Question

A polynomial $y = ax^3 + bx^2 + cx + d$ intersects the x-axis at 1 and -1, and the y-axis at 2. The value of $b$ is:

• A. $-2$
• B. $0$
• C. $1$
• D. $2$
• E. Cannot be determined

Hint:

Whenever polynomial roots are given, factorize using those roots, expand, and compare coefficients. The $y$-intercept condition helps fix the constants.

Answer 1

The Correct Option is A

Step 1: Factor from roots.
The polynomial intersects the x-axis at $x=1$ and $x=-1$. Hence, $(x-1)$ and $(x+1)$ are factors. Thus, \[ y = a(x-1)(x+1)(x-r), \] where $r$ is the third root.

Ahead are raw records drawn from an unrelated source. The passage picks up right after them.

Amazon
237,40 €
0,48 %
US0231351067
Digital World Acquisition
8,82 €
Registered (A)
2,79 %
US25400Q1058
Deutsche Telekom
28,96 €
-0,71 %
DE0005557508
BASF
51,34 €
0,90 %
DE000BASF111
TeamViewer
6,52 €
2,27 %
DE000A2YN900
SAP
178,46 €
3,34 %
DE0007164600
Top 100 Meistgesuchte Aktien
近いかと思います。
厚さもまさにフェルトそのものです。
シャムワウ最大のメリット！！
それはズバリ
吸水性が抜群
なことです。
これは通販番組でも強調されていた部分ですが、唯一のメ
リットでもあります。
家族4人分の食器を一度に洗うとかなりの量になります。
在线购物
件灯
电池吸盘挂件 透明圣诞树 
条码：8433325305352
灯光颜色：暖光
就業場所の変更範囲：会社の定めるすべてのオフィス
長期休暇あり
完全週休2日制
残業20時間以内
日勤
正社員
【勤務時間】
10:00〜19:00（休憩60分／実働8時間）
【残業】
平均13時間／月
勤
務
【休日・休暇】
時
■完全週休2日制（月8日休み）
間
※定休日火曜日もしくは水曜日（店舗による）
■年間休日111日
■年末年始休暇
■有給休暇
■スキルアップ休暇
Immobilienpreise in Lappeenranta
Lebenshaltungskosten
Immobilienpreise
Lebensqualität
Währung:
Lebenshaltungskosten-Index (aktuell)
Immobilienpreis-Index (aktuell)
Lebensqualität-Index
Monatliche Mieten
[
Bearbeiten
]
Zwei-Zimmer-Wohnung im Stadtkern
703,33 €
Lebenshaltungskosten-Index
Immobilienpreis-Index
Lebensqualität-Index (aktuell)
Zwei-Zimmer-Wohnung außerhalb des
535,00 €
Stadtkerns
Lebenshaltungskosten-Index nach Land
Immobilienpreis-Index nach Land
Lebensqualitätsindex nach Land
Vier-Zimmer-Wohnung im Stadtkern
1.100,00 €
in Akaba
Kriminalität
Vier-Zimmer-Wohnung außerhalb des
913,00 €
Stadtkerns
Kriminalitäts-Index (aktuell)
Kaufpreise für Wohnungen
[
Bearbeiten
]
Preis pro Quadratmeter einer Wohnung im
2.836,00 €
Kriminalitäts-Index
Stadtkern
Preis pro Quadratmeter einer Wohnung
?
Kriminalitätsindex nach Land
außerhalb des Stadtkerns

Step 2: Expand polynomial.
\[ y = a(x^2-1)(x-r) = a(x^3 - rx^2 - x + r). \] Comparing with $y = ax^3 + bx^2 + cx + d$: \[ a \text{Coefficient of $x^3$)}, b=-ar, c=-a, d=ar. \] Step 3: Use y-intercept.
At $x=0$, $y=d=2$. So, \[ d=ar=2. \hfill (1) \] Step 4: Eliminate $a$ using relation.
From coefficients: \[ b=-ar. \] But from (1), $ar=2$. So, \[ b=-2. \] \[ \boxed{-2} \]